SOURCE TEXT –
»»
GROUNDS FOR RELIEF
STATE AND FEDERAL DOUBLE JEOPARDY CLAUSES PROHIBIT IMPOSITION OF RCW 10.95.020 “AGGRAVATION OF PENALTY” FACTORS FOLLOWING CONVICTION OF RCW 9A.32.030(1) MURDER IN THE FIRST DEGREE ENCOMPASSING THE SAME SUBJECT MATTER AGGRAVATING CIRCUMSTANCES USED IN FIRST DEGREE FELONY MURDER CONVICTION.
In a single count. Petitioner was charged with and convicted of two alternative ways of committing the single crime of Murder in the First Degree, to wit: First Degree Premeditated Murder, RCW 9A.32.030(1) (a), and First Degree Felony Murder, RCW 9A.32.030(1) (c), to which the State Supreme Court who is the final arbiter of Washington law has determined to be permissible, cf. , State v. Bowerman, 115 Wn.2d 794, 802 P.2d 116 (1990) :
Count 1 of the fourth amended information charged Bowerman with the single crime of first degree murder. The count alleged two alternative ways of committing that single crime: (1) aggravated premeditated murder, and (2) felony murder. Premeditated murder and felony murder are not separate crimes, They are alternate ways of committing the single crime of first degree murder. State v. Ellison, 36 Wn.App. 564, 574-75, 676 P.2d 521, review denied, 101 Wn.2d 1010 (1984). Where there are alternate ways to commit a crime it is permissible to charge both alternatives in the same count. State v. Scott, 64 Wn.2d 992,993, 395 P.2d 377 (1964). Had Bowerman been rearraigned on the amended information, she would have been rearraigned on both alternate ways of committing the one crime of first degree murder charged in count 1. At that time she would have had a statutory right to plead guilty to first degree murder. She would not have had the right to choose one portion (felony murder) of the charges against her and plead guilty to just that portion of the charge.
««
RECORDS SUPPLIED –
»»
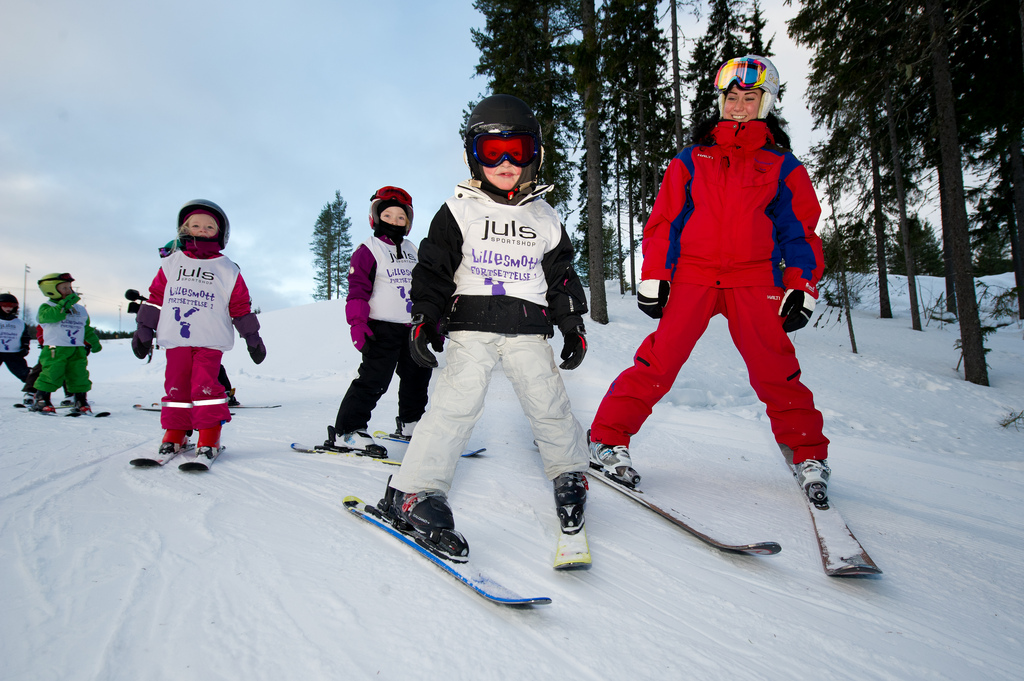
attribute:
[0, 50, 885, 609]
people — skiing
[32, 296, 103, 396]
suit — green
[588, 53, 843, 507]
instructor — smiling, teaching, children's ski instructor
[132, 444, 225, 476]
skis — black 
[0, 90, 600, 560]
children — skiing, cold, enjoying themselves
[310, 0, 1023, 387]
trees — green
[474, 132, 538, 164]
goggles — red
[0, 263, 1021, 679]
snow — white, groovy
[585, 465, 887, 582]
skis — brown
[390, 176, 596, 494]
suit — black, white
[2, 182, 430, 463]
children — behind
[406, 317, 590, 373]
gloves — black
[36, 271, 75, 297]
helmet — green, pea green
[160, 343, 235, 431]
pants — pink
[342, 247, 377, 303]
jacket — purple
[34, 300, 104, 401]
outfit — green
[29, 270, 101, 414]
child — looking to their left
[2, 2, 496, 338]
sky — cloudy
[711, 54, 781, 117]
helmet — white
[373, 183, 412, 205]
goggles — red, black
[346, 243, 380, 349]
arms — purple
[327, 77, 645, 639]
kid — in the front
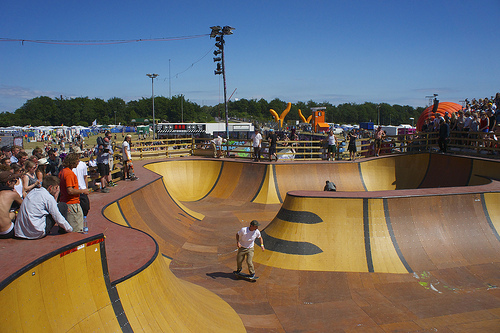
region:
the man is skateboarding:
[222, 214, 272, 302]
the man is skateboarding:
[207, 197, 298, 317]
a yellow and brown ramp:
[139, 142, 461, 325]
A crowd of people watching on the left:
[0, 143, 137, 258]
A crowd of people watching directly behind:
[196, 123, 379, 172]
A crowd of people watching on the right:
[352, 87, 491, 168]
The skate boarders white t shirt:
[234, 227, 259, 247]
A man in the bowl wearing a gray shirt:
[316, 178, 335, 195]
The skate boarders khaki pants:
[234, 240, 255, 274]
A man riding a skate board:
[232, 226, 260, 283]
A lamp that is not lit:
[205, 23, 236, 156]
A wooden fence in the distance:
[133, 133, 498, 169]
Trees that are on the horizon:
[23, 93, 487, 136]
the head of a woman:
[239, 208, 264, 245]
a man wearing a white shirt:
[227, 216, 282, 261]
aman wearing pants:
[231, 225, 286, 287]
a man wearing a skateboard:
[208, 198, 310, 285]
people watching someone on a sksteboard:
[16, 83, 124, 230]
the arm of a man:
[257, 233, 276, 255]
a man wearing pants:
[226, 237, 276, 282]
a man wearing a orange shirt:
[56, 148, 96, 203]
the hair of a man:
[48, 145, 99, 176]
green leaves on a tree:
[134, 71, 334, 126]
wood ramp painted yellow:
[258, 196, 407, 278]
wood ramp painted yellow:
[160, 160, 220, 205]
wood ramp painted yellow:
[116, 252, 250, 330]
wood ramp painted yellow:
[364, 154, 427, 189]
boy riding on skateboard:
[231, 221, 268, 283]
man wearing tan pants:
[235, 224, 266, 281]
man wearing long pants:
[228, 221, 268, 279]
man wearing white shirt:
[235, 222, 265, 284]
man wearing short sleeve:
[233, 219, 264, 281]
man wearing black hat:
[232, 219, 264, 281]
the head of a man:
[234, 200, 288, 241]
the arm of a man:
[229, 222, 246, 253]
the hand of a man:
[257, 232, 276, 260]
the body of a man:
[231, 210, 281, 257]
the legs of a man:
[226, 240, 271, 276]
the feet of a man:
[216, 258, 301, 278]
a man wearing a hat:
[241, 211, 269, 235]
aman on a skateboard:
[193, 178, 317, 301]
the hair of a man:
[36, 172, 64, 197]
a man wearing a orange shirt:
[43, 122, 101, 208]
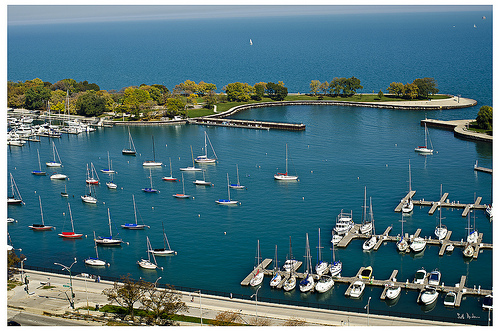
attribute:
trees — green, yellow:
[8, 76, 288, 117]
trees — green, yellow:
[309, 76, 362, 96]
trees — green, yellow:
[387, 77, 439, 97]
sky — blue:
[52, 30, 123, 73]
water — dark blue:
[37, 24, 239, 70]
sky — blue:
[80, 3, 202, 30]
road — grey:
[8, 264, 470, 325]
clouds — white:
[191, 13, 286, 58]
««
TASKS –
- 1) Transcribe the stretch of the petition excerpt from "GROUNDS FOR RELIEF" through "FELONY MURDER CONVICTION.".
- 2) According to the petition excerpt, what single crime did Count 1 of the fourth amended information charge Bowerman with?
- 3) Continue the petition excerpt on double jeopardy and first degree murder from where it stops.
The listing is separate material from the petition excerpt.

RESPONSES TO THE EXERCISE –
- 1)
GROUNDS FOR RELIEF
STATE AND FEDERAL DOUBLE JEOPARDY CLAUSES PROHIBIT IMPOSITION OF RCW 10.95.020 “AGGRAVATION OF PENALTY” FACTORS FOLLOWING CONVICTION OF RCW 9A.32.030(1) MURDER IN THE FIRST DEGREE ENCOMPASSING THE SAME SUBJECT MATTER AGGRAVATING CIRCUMSTANCES USED IN FIRST DEGREE FELONY MURDER CONVICTION.

- 2) First degree murder.

- 3)
The statutory right to plead guilty recognized in State v. Martin, 94 Wn.2d 1, 4, 614 P.2d 164 (1980) cannot be stretched so far as to include a right to plead guilty to only one alternative means out of several that are charged. Where an information alleges more than one means of committing a single crime, the right to plead guilty is a right to plead guilty to the one crime charged.
When as here, a single crime is alleged in a single count, all elements within the “to convict” instruction of said single crime are subject to double jeopardy prohibitions and protections, see also, RCW 10.43.050 Acquittal at bar.
Whenever a defendant shall be acquitted or convicted upon an Indictment or Information charging a crime consisting of different degrees, he or she cannot be proceeded against or tried for the same crime in another degree nor for an attempt to commit such crime of any degree thereof.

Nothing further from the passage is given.